Taylor used drugs because she could not face herself clean. Drugs quieted the noise and stopped the nightmares; they helped her escape reality and forget.

“It was easier to just party than to face the reality of my life,” she said. “When you don’t know how to escape the pain, you run to the very thing that causes it. I didn’t know there was help. I didn’t know there was a different way to live. I just always ran to the pain.”

Taylor says she never wants to be the person she was in active addiction. The people in her life say she’s destined for greatness — no longer viewed as a menace to society — and she believes them.

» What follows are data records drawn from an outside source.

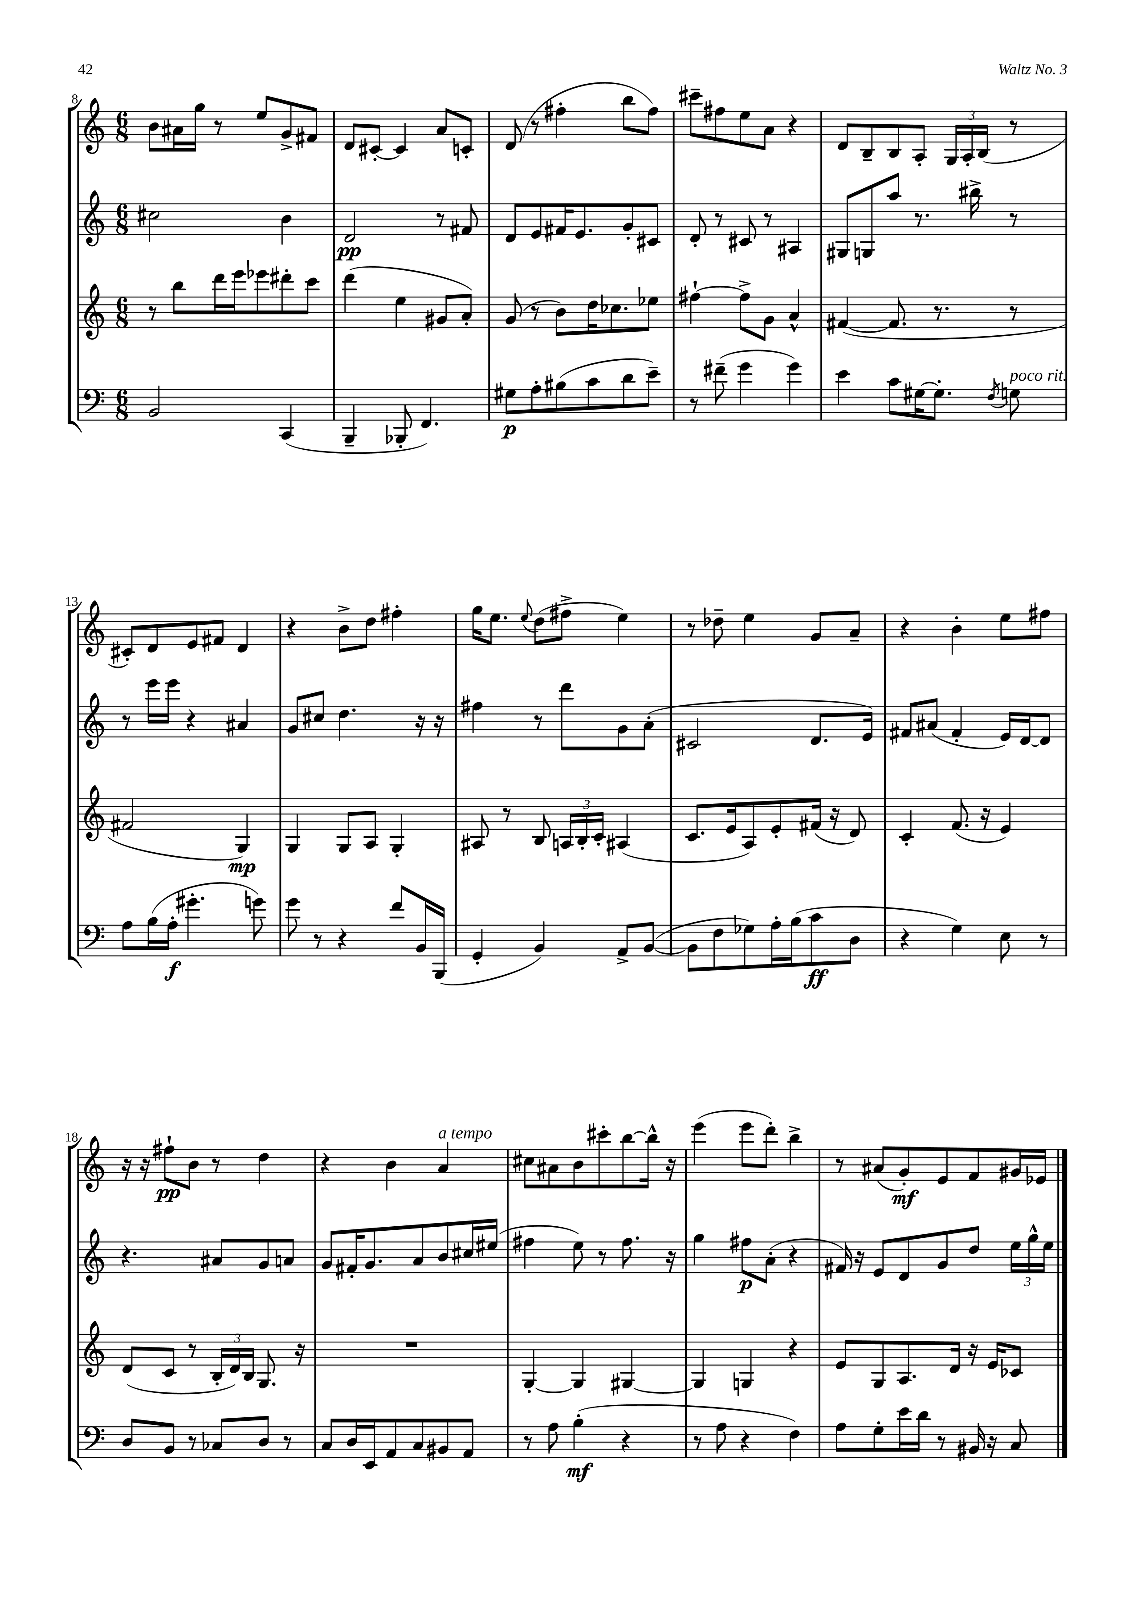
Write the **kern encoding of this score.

**kern	**kern	**kern	**kern
*staff4	*staff3	*staff2	*staff1
*clefF4	*clefG2	*clefG2	*clefG2
*k[]	*k[]	*k[]	*k[]
*M6/8	*M6/8	*M6/8	*M6/8
2BB	8r	2cc#	8b
.	8bb	.	16a#
.	.	.	16gg
.	16ddd	.	8r
.	16eee	.	.
.	8eee-	.	8ee
(4CC	8ddd#'	4b	8g^
.	8ccc	.	8f#
=	=	=	=
4BBB~	(4ddd	2d	8d
.	.	.	[8c#'
8BBB-'	4ee	.	4c#]
4.FF)	.	.	.
.	8g#	8r	8a
.	8a')	8f#	8c'
=	=	=	=
8G#	(8g	8d	(8d
8A'	8r	8e	8r
(8B#	8b)	16f#	4ff#'
.	.	8.e	.
8c	16dd	.	.
.	8.cc-	.	.
8d	.	8g'	8bb
8e~)	8ee-	8c#	8ff#)
=	=	=	=
8r	[4ff#`	8d'	8ccc#~
(8f#~	.	8r	8ff#
4g	8ff#^]	8c#	8ee
.	8g	8r	8a
4g)	4a^^	4A#	4r
=	=	=	=
4e	([4f#	8G#	8d
.	.	8G	8B~
8c	8.f#]	8aa	8B
[16G#	.	8.r	8A'
8.G#']	8.r	.	.
.	.	.	24G
.	.	.	24A'
.	.	16bb#^	.
.	.	.	(24B
8qF	.	.	.
8G	8r	8r	8r
=	=	=	=
8A	2f#	8r	8c#')
(16B	.	16eee	8d
16A'	.	16eee	.
4.g#'	.	4r	8e
.	.	.	8f#
.	4G)	4a#	4d
8g)	.	.	.
=	=	=	=
8g	4G	8g	4r
8r	.	8cc#	.
4r	8G	4.dd	8b^
.	8A	.	8dd
8f	4G'	.	4ff#'
16BB	.	16r	.
(16BBB	.	16r	.
=	=	=	=
4GG'	8A#	4ff#	16gg
.	.	.	8.ee
.	8r	.	.
.	.	.	8qqee
4BB)	8B	8r	(8dd
.	24A	8ddd	8ff#^
.	24B'	.	.
.	24c'	.	.
8AA^	(4A#	8g	4ee)
([8BB	.	(8a'	.
=	=	=	=
8BB]	8.c	2c#	8r
8F	.	.	8dd-~
.	16e	.	.
8G-)	8A)	.	4ee
16A'	8e'	.	.
(16B	.	.	.
8c	(16f#	8.d	8g
.	16r	.	.
8D	8d)	.	8a~
.	.	16e)	.
=	=	=	=
4r	4c'	8f#	4r
.	.	(8a#	.
4G)	(8.f	4f#'	4b'
.	16r	.	.
8E	4e)	16e)	8ee
.	.	[16d	.
8r	.	8d]	8ff#
=	=	=	=
8D	(8d	4.r	16r
.	.	.	16r
8BB	8c	.	8ff#`
8r	8r	.	8b
8C-	24B'	8a#	8r
.	24d)	.	.
.	24B	.	.
8D	8.G	8g	4dd
8r	.	8a	.
.	16r	.	.
=	=	=	=
8C	2.r	8g	4r
16D	.	16f#'	.
16EE	.	8.g	.
8AA	.	.	4b
8C	.	8a	.
8BB#	.	8b	4a
8AA	.	16cc#	.
.	.	(16ee#	.
=	=	=	=
8r	[4G'	4ff#	8cc#
8A	.	.	8a#
(4B'	4G]	8ee)	8b
.	.	8r	8ccc#'
4r	[4G#	8.ff#	[8bb
.	.	.	16bb^^]
.	.	16r	16r
=	=	=	=
8r	4G#]	4gg	(4eee
8A	.	.	.
4r	4G	8ff#	8eee
.	.	(8a'	8ddd')
4F)	4r	4r	4bb^
=	=	=	=
8A	8e	16f#)	8r
.	.	16r	.
8G'	8G	8e	(8a#
16e	8.A	8d	8g')
16d	.	.	.
8r	.	8g	8e
.	16d	.	.
16BB#	16r	8dd	8f
16r	16e	.	.
8C	8c-	24ee	16g#
.	.	24gg^^	.
.	.	.	16e-
.	.	24ee	.
==	==	==	==
*-	*-	*-	*-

“If those same people knew me when I was in the streets and doing what I did when the fentanyl had a hold of me, that’s not what they would say about me,” she said. “I love being my authentic self. Recovery gave me the ability to be my authentic self.”

Chronic absenteeism contributed to Taylor not graduating from high school, but she earned a GED. She wants to become a full-fledged therapist but isn’t rushing anything.

“I’m still just finding out who I am,” she said. “I’m finally living on my own and paying my own bills and being a productive member of society.”

Taylor was clean for nine months when her father, an addict, died three years ago.

“I knew if I handled my dad’s death clean that I could do anything and face any feeling — grief, loss, death — all those feelings that I could never face,” she said. “I realized if I got through that without using, I’d be OK.”

Despite that knowledge, Taylor keeps a healthy fear.

“I still am an addict. I will be an addict until the day that I die. It’s in my blood, and it’s in my genetics. It’s a part of me,” she said. “I know that I have a choice. I never thought I had a choice. The fentanyl took that from me. I was robbed from the choice the minute I was on the fentanyl. The only choice was to get more fentanyl.

“I couldn’t break free from that. But today I have a choice.”